#### [Problem to work on]
Copy out the listing that follows, exact in every word, and skip the images.

━━━━━━━━━━

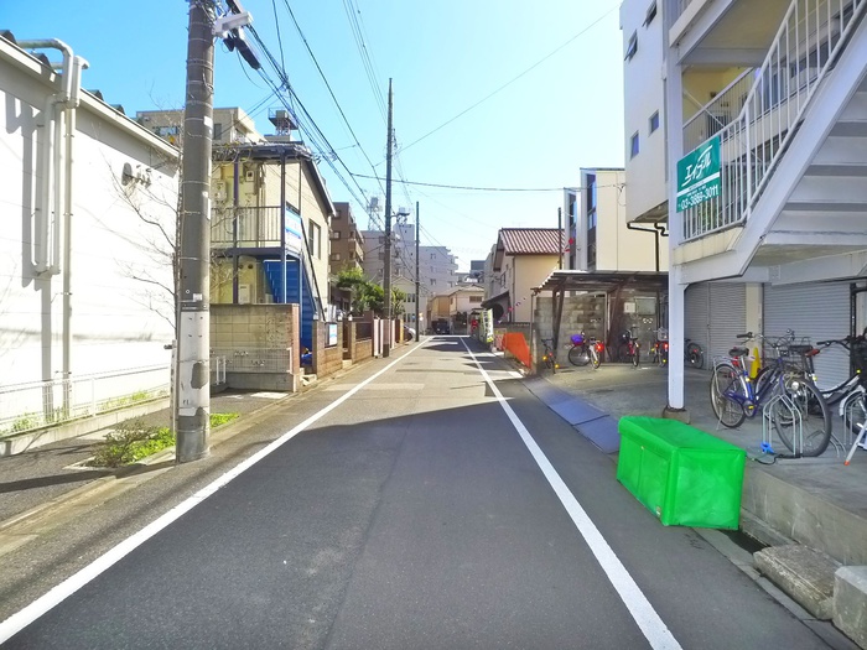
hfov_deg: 71.6
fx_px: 601
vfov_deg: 56.8
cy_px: 325
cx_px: 434
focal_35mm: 24
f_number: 3.5
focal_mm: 5.1
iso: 400
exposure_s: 1/500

━━━━━━━━━━

#### [Problem solution]
hfov_deg: 71.6
fx_px: 601
vfov_deg: 56.8
cy_px: 325
cx_px: 434
focal_35mm: 24
f_number: 3.5
focal_mm: 5.1
iso: 400
exposure_s: 1/500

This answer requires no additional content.